Pair Corralation between Outbrain and Phoenix New

Allowing for the 90-day total investment horizon Outbrain is expected to generate 0.52 times more return on investment than Phoenix New. However, Outbrain is 1.94 times less risky than Phoenix New. It trades about 0.06 of its potential returns per unit of risk. Phoenix New Media is currently generating about 0.02 per unit of risk. If you would invest  396.00  in Outbrain on September 25, 2024 and sell it today you would earn a total of  355.00  from holding Outbrain or generate 89.65% return on investment over 90 days.
Time Period3 Months [change]
DirectionMoves Against 
StrengthWeak
Accuracy99.8%
ValuesDaily Returns

Outbrain  vs.  Phoenix New Media

 Performance 
       Timeline  
Outbrain 

Risk-Adjusted Performance

20 of 100

 
Weak
 
Strong
Solid
Compared to the overall equity markets, risk-adjusted returns on investments in Outbrain are ranked lower than 20 (%) of all global equities and portfolios over the last 90 days. Despite somewhat abnormal fundamental drivers, Outbrain sustained solid returns over the last few months and may actually be approaching a breakup point.
Phoenix New Media 

Risk-Adjusted Performance

0 of 100

 
Weak
 
Strong
Very Weak
Over the last 90 days Phoenix New Media has generated negative risk-adjusted returns adding no value to investors with long positions. Despite weak performance in the last few months, the Stock's basic indicators remain nearly stable which may send shares a bit higher in January 2025. The current disturbance may also be a sign of long-run up-swing for the company stockholders.
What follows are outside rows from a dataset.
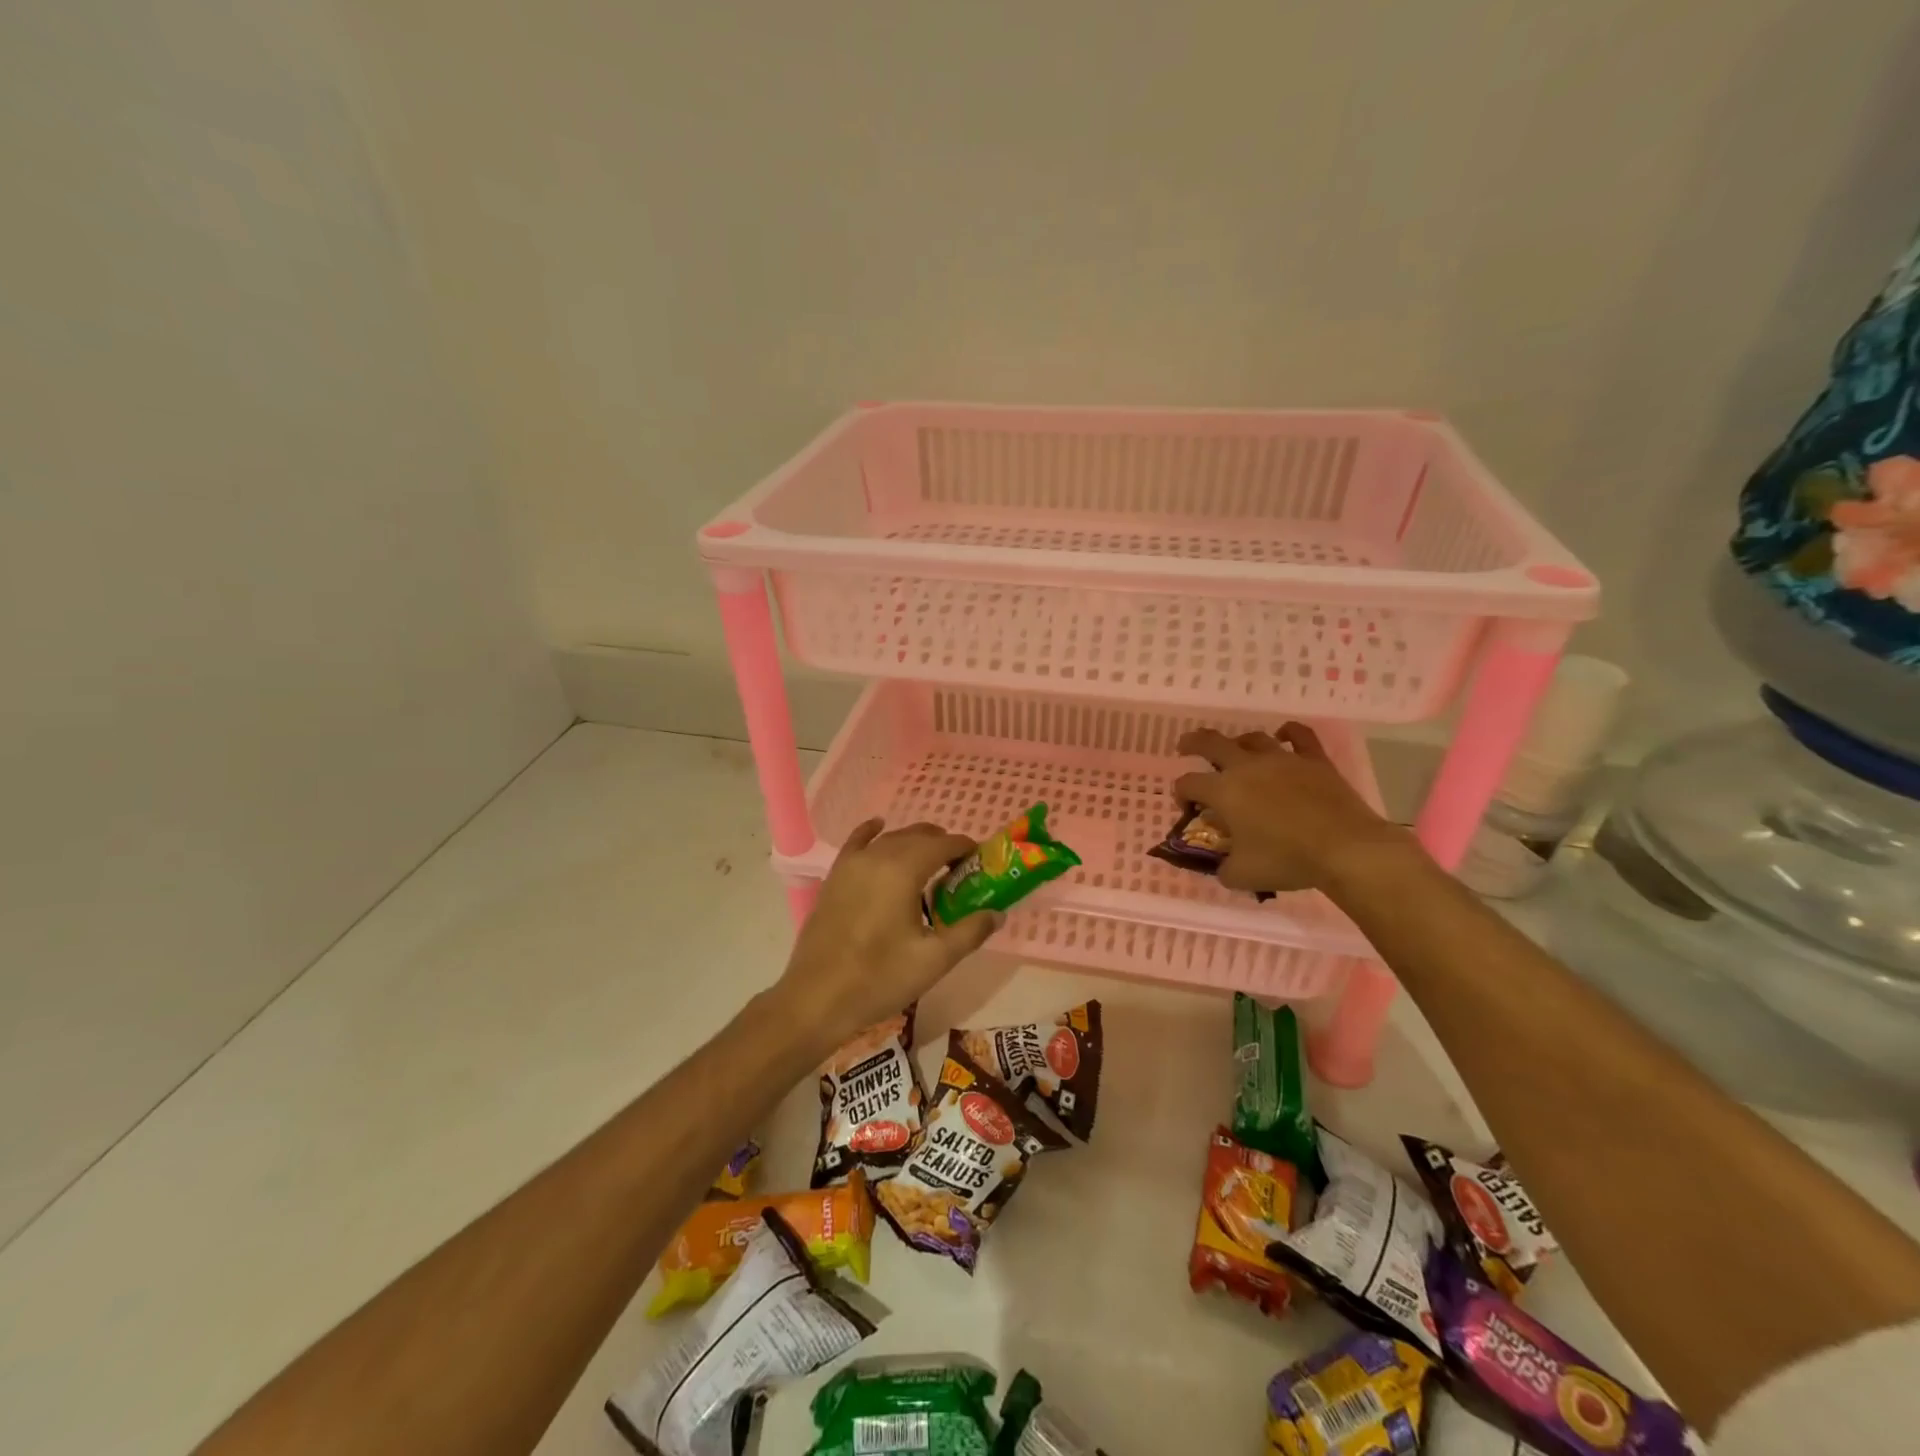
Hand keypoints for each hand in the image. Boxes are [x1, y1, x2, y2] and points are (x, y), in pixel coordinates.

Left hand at [772, 820, 999, 1053]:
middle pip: (918, 836)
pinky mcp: (834, 877)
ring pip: (891, 838)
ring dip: (914, 844)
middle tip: (959, 872)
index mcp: (903, 870)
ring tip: (931, 866)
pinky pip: (857, 842)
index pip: (943, 844)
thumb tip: (996, 913)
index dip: (965, 848)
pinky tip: (879, 827)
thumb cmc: (879, 979)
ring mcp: (851, 864)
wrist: (817, 998)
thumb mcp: (934, 960)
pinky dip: (873, 832)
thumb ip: (970, 932)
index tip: (980, 863)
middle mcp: (877, 856)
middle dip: (942, 846)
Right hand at [1172, 723, 1410, 893]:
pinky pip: (1299, 735)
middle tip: (1185, 746)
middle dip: (1193, 743)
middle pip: (1211, 743)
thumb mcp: (1243, 875)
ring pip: (1252, 738)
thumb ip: (1224, 868)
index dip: (1181, 794)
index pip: (1188, 783)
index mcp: (1223, 791)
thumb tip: (1223, 865)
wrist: (1345, 848)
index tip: (1189, 809)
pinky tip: (1283, 735)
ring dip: (1238, 742)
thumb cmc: (1287, 860)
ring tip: (1235, 749)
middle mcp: (1246, 767)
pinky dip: (1288, 732)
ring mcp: (1282, 759)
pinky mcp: (1313, 760)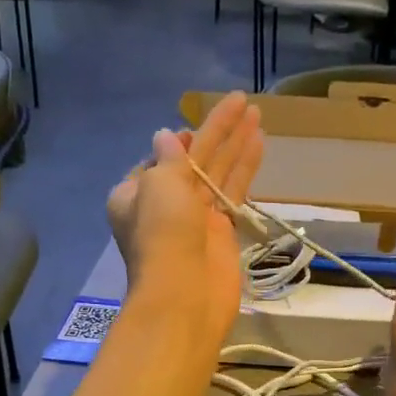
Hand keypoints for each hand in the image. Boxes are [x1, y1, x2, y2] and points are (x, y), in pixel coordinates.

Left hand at [106, 90, 262, 345]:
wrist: (185, 294)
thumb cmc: (163, 234)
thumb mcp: (159, 185)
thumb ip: (168, 158)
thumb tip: (167, 136)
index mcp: (134, 195)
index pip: (158, 160)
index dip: (178, 142)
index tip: (192, 130)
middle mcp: (163, 205)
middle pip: (194, 159)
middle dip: (217, 130)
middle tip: (242, 101)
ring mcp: (195, 218)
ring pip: (218, 172)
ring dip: (236, 143)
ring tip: (257, 112)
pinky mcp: (222, 231)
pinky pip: (234, 191)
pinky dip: (246, 167)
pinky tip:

Outbrain and Phoenix New Volatility Contrast

   Predicted Return Density   
       Returns  

Pair Trading with Outbrain and Phoenix New

The main advantage of trading using opposite Outbrain and Phoenix New positions is that it hedges away some unsystematic risk. Because of two separate transactions, even if Outbrain position performs unexpectedly, Phoenix New can make up some of the losses. Pair trading also minimizes risk from directional movements in the market. For example, if an entire industry or sector drops because of unexpected headlines, the short position in Phoenix New will offset losses from the drop in Phoenix New's long position.
The idea behind Outbrain and Phoenix New Media pairs trading is to make the combined position market-neutral, meaning the overall market's direction will not affect its win or loss (or potential downside or upside). This can be achieved by designing a pairs trade with two highly correlated stocks or equities that operate in a similar space or sector, making it possible to obtain profits through simple and relatively low-risk investment.
Check out your portfolio center.
Note that this page's information should be used as a complementary analysis to find the right mix of equity instruments to add to your existing portfolios or create a brand new portfolio. You can also try the Equity Forecasting module to use basic forecasting models to generate price predictions and determine price momentum.